▸ **Texte source**:

>>>>>

La « lutte pour l’existence » a longtemps dominé
la version vulgarisée du darwinisme, et elle est certainement une
réalité : le fait est que les organismes et populations luttent pour des
ressources, des territoires ou des accès aux partenaires sexuels. Mais à côté
de la compétition, les sciences du vivant ont découvert au cours des quatre
dernières décennies l’importance de la coopération dans l’évolution des
espèces. Et particulièrement de l’espèce humaine.
Pourquoi coopérer ? Il existe cinq stratégies à l’œuvre
dans le vivant, comme le rappelle dans un brillant essai le biologiste et
mathématicien Martin Nowak (2012a).
- La réciprocité directe : un individu a tendance à aider un autre individu l’ayant aidé (réciproquement, il aura tendance à trahir celui qui l’a trahi) ;
- La sélection spatiale ou réciprocité de voisinage : les individus en voisinage ont plus de relation d’entraide que les individus isolés ;
- La sélection de parentèle : puissante, elle pousse un individu à coopérer avec ceux qui partagent ses gènes (en commençant bien sûr par la famille) ;
- La coopération par réputation (ou réciprocité indirecte) : un individu ayant bonne réputation va s’attirer plus facilement l’aide de ses congénères ;
- La sélection de groupe aboutissant à la coopération universelle : certains individus peuvent accomplir des actes gratuits purs, qui servent à tout le groupe (la population, l’espèce).
Pour Martin Nowak, le succès rapide de l’espèce humaine
provient du fait que nous sommes non seulement une espèce sociale, mais aussi
une espèce « supercoopérative ». La raison ? Elle tient au langage
qui a boosté les premier et quatrième mécanismes de coopération (réciprocité
directe ; réciprocité indirecte de réputation). Grâce au langage, nous
échangeons des quantités phénoménales d’information sur notre milieu
principalement sur notre milieu social. Nous parlons les uns des autres, donc
nous sommes portés à sélectionner dans notre entourage
« informationnel » des individus ou des organisations dont on attend
une certaine réciprocité. Comme le rappelle Matin Nowak (2012b), « nous
sommes obnubilés par les interactions sociales et essayons de nous positionner
au mieux dans le réseau qui nous entoure. Des études ont montré que les
gens décident toujours en se fondant en partie sur la réputation, lorsqu’ils
doivent choisir un organisme de bienfaisance ou une entreprise à
soutenir ».

<<<<<

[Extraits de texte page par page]
>>>>>

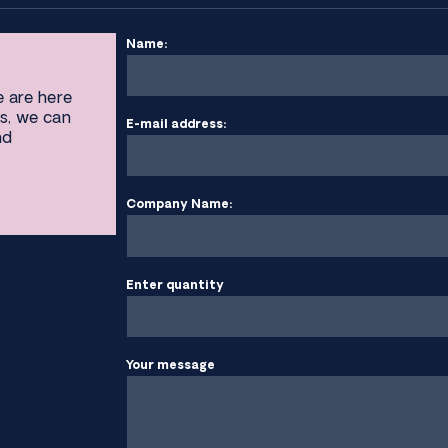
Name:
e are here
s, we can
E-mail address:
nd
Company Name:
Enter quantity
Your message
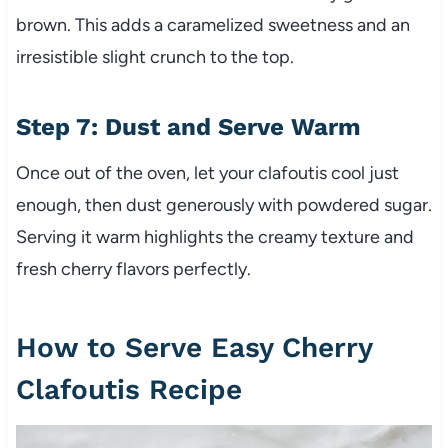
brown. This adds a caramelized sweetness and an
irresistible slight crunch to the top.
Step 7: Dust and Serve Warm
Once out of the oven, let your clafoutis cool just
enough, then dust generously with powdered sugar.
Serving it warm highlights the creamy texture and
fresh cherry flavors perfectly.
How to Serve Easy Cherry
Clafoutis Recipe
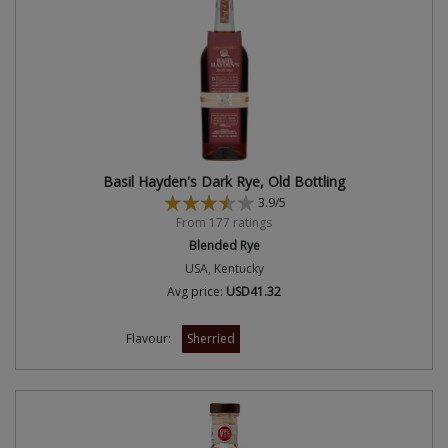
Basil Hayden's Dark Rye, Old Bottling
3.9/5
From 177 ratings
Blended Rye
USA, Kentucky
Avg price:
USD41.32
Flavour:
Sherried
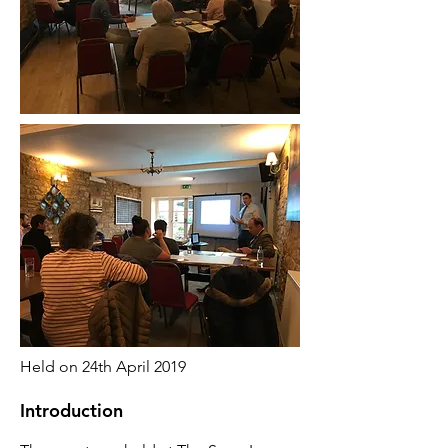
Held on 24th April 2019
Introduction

<<<<<
>>>>>

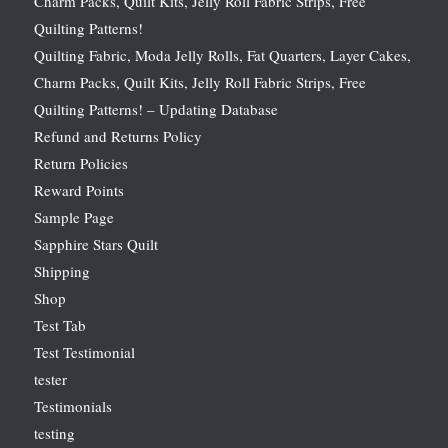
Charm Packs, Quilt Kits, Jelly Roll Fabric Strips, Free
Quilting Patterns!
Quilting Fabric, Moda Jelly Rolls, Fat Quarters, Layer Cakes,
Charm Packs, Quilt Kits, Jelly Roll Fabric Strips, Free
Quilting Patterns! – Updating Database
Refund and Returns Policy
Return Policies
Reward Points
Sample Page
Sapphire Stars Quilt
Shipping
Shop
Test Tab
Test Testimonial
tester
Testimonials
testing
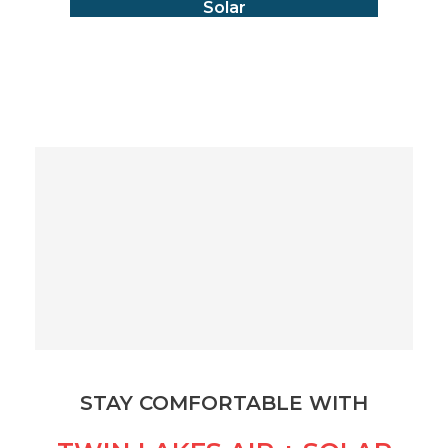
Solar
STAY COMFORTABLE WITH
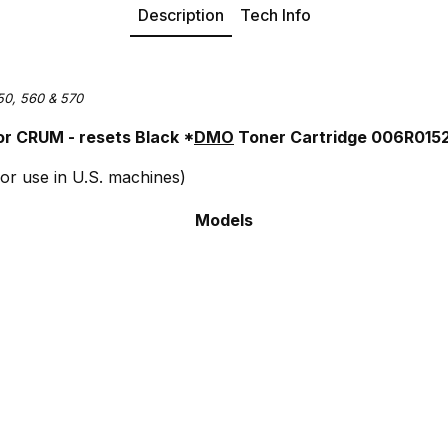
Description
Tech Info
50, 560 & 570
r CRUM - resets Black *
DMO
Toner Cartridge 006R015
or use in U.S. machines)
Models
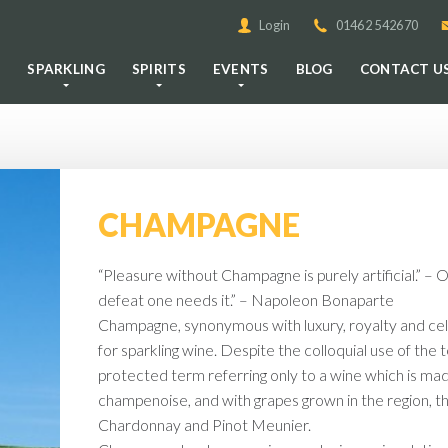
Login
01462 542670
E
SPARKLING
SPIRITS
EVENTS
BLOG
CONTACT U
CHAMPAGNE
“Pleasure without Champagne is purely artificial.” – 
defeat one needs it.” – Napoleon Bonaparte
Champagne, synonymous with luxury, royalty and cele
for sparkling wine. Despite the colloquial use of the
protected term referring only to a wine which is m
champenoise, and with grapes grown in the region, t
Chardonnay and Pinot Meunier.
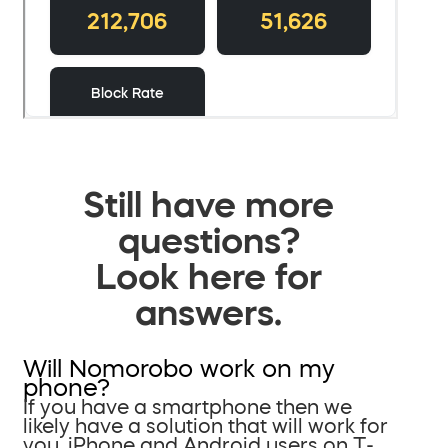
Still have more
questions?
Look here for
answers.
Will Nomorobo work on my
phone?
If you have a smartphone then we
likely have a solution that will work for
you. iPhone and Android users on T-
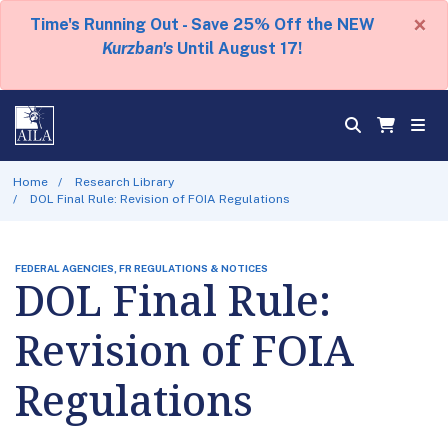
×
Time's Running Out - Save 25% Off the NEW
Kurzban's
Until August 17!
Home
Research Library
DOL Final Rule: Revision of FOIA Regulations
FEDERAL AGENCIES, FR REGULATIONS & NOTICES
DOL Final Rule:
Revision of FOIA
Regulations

<<<<<
>>>>>

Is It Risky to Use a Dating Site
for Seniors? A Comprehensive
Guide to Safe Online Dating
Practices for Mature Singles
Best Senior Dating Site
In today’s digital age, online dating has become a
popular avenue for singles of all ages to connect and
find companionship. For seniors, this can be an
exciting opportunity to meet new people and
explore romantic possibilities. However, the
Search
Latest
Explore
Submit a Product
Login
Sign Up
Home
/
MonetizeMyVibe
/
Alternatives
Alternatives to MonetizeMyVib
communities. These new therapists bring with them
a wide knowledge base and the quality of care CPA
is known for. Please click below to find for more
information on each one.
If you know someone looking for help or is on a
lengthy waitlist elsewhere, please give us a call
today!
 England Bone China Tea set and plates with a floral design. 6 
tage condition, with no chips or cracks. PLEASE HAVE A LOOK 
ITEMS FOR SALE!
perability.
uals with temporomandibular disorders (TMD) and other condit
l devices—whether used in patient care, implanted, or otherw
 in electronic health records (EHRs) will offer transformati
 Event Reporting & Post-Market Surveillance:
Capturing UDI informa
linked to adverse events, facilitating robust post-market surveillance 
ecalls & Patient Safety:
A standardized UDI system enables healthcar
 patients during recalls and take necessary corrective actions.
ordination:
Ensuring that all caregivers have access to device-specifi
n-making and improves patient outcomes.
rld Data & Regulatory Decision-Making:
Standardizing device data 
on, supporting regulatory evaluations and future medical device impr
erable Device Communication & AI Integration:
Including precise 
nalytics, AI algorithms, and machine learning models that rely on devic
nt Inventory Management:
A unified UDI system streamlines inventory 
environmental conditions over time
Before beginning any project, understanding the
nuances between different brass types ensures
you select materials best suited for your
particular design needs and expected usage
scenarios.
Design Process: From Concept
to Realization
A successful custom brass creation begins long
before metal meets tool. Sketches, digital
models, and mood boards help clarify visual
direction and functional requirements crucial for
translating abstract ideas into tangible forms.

<<<<<

▸ **Consigne 1**: Recopiez du texte sur la coopération tout le passage qui va de « Pourquoi coopérer ? » jusqu'à « Martin Nowak (2012a). ».
▸ **Consigne 2**: Écrivez la suite du texte sur la coopération dans l'évolution, à partir de l'endroit où il s'arrête.

▸ **Votre réponse 1**:
Pourquoi coopérer ? Il existe cinq stratégies à l’œuvre
dans le vivant, comme le rappelle dans un brillant essai le biologiste et
mathématicien Martin Nowak (2012a).

▸ **Votre réponse 2**:
« Entreprise », le mot est lâché. L’imaginaire
dominant voici peu était encore celui de la compétition généralisée, la lutte
pour la survie dans une concurrence impitoyable du marché. Or, l’entreprise
obéit elle aussi aux lois de l’évolution naturelle et sociale : sans la
réputation et la coopération, elle décline, elle ne mobilise pas (ou mal) ses
collaborateurs, elle n’inspire pas (ou peu) confiance à ses parties prenantes,
elle néglige son public de client ou consommateur, n’incitant pas à cette
interaction de base qu’est l’échange.
A l’heure des médias numériques, des réseaux sociaux et de
la transparence quasi-intégrale, cette pression sur la réputation en vue de la
coopération est plus forte que jamais. Cela signifie pour l’entreprise que la
maîtrise de ses flux d’information est indispensable à la survie, a fortiori au
succès. Mais dans cet écosystème numérique, gare aux tentatives maladroites et
insincères de manipulation : elles entament en un clic de souris la
réputation de l’entreprise, et produisent aisément des catastrophes relationnelles,
donc économiques.
Nowak M, R. Highfield (2012a), Super Cooperators. Altruism, Evolution, and Why We Need Each Other to
Succeed, Free Press.
Nowak M (2012b), Les cinq piliers de l’entraide, Pour la Science, 419, 68-72.